The UK government has implemented a significant policy change by exempting new shares listed on the London Stock Exchange from the 0.5% Stamp Duty Reserve Tax for a period of three years following their initial listing. This exemption, which took effect on 27 November 2025, is part of Chancellor Rachel Reeve's latest budget initiatives designed to invigorate the UKs capital markets and support economic growth.

The Stamp Duty Reserve Tax, traditionally levied on share purchases, has been viewed as a barrier to investment and liquidity in the UK equity markets. By removing this tax for new listings, the government intends to make London a more attractive venue for companies seeking to raise capital and for investors looking to participate in early-stage equity offerings.

Policy Context and Objectives

This exemption aligns with the broader UK government action plan aimed at stimulating economic growth through enhanced market participation and capital formation. It complements other regulatory reforms and initiatives by the Financial Conduct Authority (FCA) to increase transparency and liquidity in UK equity markets, including consultations on a UK equity consolidated tape to improve trade data availability.

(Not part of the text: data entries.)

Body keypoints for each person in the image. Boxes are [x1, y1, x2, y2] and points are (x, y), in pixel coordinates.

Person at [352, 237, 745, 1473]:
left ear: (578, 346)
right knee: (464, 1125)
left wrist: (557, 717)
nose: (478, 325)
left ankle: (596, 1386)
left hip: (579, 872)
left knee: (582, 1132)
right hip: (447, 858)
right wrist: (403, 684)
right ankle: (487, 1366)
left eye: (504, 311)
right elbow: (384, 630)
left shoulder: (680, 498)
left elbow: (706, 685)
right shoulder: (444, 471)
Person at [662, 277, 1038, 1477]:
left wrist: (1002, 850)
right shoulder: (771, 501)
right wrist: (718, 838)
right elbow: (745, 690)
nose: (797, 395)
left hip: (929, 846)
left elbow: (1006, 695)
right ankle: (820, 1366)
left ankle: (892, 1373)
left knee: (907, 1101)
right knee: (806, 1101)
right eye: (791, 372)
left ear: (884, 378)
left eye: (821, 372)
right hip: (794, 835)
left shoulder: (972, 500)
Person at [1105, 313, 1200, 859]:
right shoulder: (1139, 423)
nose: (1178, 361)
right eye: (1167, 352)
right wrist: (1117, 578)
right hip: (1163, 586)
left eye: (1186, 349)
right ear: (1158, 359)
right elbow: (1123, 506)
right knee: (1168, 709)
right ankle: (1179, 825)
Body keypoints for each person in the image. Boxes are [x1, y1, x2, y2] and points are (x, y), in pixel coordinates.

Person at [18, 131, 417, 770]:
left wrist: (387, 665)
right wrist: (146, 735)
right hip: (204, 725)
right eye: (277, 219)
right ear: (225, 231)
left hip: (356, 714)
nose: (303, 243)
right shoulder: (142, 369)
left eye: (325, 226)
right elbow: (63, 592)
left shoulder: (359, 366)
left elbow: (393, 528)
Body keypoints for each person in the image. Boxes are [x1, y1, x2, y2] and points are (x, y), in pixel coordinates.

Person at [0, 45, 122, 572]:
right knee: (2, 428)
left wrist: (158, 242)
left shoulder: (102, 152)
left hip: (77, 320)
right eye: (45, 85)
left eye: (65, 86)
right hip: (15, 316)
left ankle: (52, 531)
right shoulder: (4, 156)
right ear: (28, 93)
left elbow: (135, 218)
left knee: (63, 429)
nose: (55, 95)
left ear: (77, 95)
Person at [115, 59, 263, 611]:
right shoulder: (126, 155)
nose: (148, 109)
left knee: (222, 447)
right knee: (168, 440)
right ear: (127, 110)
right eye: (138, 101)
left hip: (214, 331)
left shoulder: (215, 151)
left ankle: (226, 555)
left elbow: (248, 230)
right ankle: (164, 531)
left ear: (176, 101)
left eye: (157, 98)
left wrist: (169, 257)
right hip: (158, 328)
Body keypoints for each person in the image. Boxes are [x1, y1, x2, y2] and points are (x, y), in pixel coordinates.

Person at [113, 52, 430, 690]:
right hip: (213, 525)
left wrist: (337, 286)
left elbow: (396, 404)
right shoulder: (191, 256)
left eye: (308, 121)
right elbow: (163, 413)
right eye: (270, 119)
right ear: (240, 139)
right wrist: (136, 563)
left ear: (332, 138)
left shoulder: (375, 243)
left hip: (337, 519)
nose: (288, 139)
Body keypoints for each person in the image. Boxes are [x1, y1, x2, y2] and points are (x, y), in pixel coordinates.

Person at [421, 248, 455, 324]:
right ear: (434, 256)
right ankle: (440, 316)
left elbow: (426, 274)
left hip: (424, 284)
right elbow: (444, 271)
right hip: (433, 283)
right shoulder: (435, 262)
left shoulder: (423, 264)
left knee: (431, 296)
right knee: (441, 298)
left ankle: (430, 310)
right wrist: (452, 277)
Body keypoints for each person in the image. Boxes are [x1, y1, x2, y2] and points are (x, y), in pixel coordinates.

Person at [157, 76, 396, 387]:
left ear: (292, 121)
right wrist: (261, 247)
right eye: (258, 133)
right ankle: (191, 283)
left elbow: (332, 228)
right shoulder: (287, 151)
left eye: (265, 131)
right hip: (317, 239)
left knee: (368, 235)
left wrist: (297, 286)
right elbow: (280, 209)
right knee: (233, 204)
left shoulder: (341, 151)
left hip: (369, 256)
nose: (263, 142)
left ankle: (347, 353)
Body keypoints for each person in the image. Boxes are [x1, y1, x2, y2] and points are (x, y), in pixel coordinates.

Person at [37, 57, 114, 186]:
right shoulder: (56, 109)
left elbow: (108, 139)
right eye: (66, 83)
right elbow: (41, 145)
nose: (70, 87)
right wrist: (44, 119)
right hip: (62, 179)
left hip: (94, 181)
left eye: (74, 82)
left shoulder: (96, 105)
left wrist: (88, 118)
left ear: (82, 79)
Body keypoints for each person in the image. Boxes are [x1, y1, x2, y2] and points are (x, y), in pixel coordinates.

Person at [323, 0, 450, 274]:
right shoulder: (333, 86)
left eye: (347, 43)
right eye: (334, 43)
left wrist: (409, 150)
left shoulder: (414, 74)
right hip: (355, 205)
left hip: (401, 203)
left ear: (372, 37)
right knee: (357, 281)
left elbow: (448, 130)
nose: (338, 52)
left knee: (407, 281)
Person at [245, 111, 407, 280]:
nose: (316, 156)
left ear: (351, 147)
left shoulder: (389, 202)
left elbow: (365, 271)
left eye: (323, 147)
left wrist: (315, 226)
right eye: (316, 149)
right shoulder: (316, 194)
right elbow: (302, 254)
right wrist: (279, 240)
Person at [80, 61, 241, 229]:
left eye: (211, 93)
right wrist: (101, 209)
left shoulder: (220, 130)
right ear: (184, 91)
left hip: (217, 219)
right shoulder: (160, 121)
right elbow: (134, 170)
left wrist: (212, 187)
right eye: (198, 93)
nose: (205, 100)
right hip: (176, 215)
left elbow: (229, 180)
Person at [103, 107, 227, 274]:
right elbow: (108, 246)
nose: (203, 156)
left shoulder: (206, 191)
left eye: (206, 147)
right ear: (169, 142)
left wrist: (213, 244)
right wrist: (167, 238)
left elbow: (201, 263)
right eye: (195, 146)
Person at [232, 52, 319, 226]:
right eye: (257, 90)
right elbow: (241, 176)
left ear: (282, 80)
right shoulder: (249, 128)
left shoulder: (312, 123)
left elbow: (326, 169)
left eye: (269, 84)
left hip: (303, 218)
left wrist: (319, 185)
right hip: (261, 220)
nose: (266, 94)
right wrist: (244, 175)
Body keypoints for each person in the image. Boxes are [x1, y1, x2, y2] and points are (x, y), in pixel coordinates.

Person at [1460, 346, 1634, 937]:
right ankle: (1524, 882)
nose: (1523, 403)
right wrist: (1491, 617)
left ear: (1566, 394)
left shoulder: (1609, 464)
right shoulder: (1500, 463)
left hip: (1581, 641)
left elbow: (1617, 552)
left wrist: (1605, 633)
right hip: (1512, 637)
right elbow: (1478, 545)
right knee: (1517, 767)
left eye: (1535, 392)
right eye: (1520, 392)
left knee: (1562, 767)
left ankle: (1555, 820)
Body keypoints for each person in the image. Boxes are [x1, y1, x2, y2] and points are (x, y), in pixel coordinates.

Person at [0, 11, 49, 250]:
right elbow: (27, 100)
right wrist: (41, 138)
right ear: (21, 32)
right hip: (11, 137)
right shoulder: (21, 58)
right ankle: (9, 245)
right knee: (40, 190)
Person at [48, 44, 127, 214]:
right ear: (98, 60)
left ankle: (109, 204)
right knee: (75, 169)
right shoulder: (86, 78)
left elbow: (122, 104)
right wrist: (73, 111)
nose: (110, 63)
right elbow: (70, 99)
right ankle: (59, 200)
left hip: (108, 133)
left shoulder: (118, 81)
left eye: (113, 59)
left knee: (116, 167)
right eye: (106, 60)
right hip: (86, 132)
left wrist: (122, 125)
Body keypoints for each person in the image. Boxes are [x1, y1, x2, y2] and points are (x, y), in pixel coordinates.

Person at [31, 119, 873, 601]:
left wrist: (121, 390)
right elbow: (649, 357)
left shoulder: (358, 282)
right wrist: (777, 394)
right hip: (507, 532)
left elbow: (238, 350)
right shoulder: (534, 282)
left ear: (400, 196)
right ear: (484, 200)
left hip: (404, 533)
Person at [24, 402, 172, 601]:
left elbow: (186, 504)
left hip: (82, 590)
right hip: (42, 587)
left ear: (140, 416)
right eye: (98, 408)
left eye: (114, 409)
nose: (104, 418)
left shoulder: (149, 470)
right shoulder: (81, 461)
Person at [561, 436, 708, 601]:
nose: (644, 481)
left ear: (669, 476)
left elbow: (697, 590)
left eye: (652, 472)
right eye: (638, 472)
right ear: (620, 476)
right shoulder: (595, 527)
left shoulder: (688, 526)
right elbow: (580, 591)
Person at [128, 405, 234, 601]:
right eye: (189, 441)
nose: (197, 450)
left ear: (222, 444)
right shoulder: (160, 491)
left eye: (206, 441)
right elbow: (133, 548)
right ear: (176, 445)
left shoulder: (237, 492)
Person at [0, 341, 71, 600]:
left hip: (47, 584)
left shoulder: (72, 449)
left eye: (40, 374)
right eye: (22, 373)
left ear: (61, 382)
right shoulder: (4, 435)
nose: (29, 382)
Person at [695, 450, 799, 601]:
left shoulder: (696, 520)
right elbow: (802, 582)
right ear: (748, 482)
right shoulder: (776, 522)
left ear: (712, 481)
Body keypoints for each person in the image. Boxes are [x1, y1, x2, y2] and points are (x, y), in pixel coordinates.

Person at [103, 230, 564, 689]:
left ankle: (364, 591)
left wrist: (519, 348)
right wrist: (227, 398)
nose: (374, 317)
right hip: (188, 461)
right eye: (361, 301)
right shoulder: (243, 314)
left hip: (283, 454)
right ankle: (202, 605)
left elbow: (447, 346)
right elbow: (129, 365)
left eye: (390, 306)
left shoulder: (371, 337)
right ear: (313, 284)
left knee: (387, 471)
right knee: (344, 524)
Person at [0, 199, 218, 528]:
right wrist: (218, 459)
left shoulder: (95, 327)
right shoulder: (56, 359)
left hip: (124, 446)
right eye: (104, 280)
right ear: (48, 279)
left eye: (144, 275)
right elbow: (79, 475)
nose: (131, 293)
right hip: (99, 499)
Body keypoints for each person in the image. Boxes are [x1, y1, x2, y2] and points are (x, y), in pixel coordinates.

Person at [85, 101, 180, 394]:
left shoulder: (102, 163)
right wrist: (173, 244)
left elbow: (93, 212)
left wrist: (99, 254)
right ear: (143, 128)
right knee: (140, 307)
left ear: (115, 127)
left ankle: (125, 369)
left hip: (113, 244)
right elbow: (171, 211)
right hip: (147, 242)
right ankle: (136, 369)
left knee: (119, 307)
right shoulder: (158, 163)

Market participants have welcomed the exemption as a positive step towards reinforcing Londons status as a global financial hub, particularly in the face of increasing competition from other international exchanges. The measure is expected to encourage more companies, especially high-growth firms and startups, to consider public listings in London rather than alternative venues.

Implications for Investors and Companies

  • For companies: The exemption reduces the cost of listing, potentially lowering barriers to accessing public capital and enabling more firms to benefit from equity financing.
  • For investors: The removal of the SDRT on new shares may enhance liquidity and trading volumes, improving market efficiency and price discovery.
  • For the UK economy: Increased listings and investment activity could support job creation, innovation, and productivity growth.

The government and regulators will monitor the impact of this exemption closely, with the potential for further measures to support the UKs capital markets in the coming years.